We had a brief power failure Monday, a small inconvenience compared to what was being reported elsewhere along the trail of Hurricane Irene. I spent some time cleaning up storm litter and tying up wind-dashed plants. It was nice to be out in the sun for a change.
Not having a car, I did not get around to see what Irene wreaked, but there was plenty of coverage by others in the city. With power off at lots of stores, I hope people will be careful with food purchases. If something smells funny, take it back or discard it.
From all accounts, city employees did a great job of clearing the streets of fallen trees, though there were detours due to flooding. It would be interesting to get a summary of how things went in the overall storm response by the city, maybe at the Sept. 6 City Council meeting. UPDATE: A summary is posted on the city web site.

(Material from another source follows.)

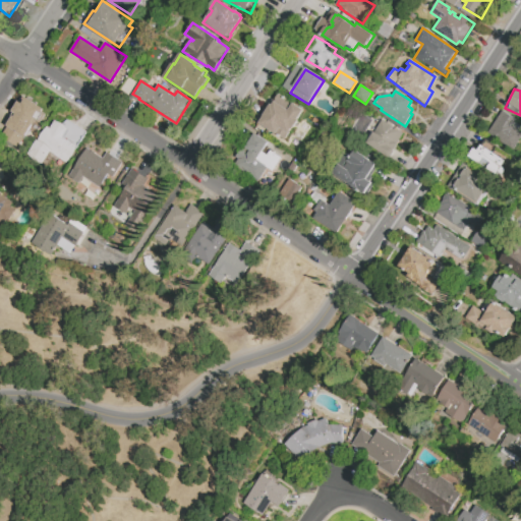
[(294,104),(305,110),(302,114),(303,115),(293,129),(292,129),(285,140),(279,136),(280,135),(277,133),(276,134),(259,124),(265,117),(264,116),(272,104),(274,105),(281,94),(294,103),(294,104)]
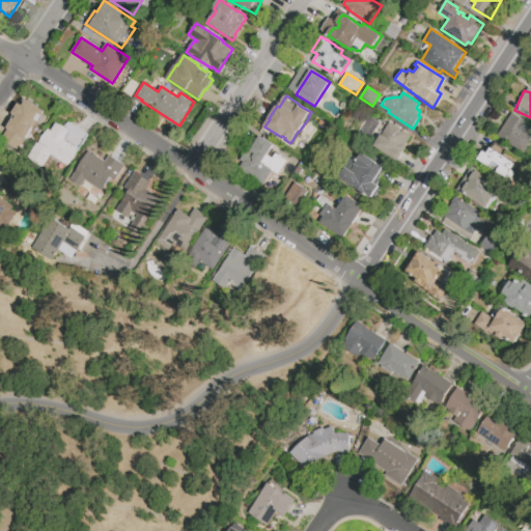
[(44,112),(18,150),(0,138),(0,132),(23,98),(44,112)]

Some odd accommodations had to be made during the hurricane. Because the WBAI radio studio was in Zone A in New York City, it was shut down and programming originated from Los Angeles at a sister station. Information on local East Coast conditions was collected and disseminated and the moderator took calls from people in the hurricane's path, including one from a Plainfielder.
For many householders, the after-effects of the hurricane will continue for days to come. Certainly the commentary on whether it was overblown or understated in the news will continue. The best use of the media after it passed, we thought, was giving practical information on storm assistance and travel. Many lives were turned upside down by the lack of public transportation and updates were invaluable.
Calamity, past and present, is dominating the public discourse this week with the anniversary of Hurricane Katrina and plans to commemorate 9-11, world turmoil, and the East Coast earthquake followed by Irene. The 1939 call to "keep calm and carry on" still has relevance for us today.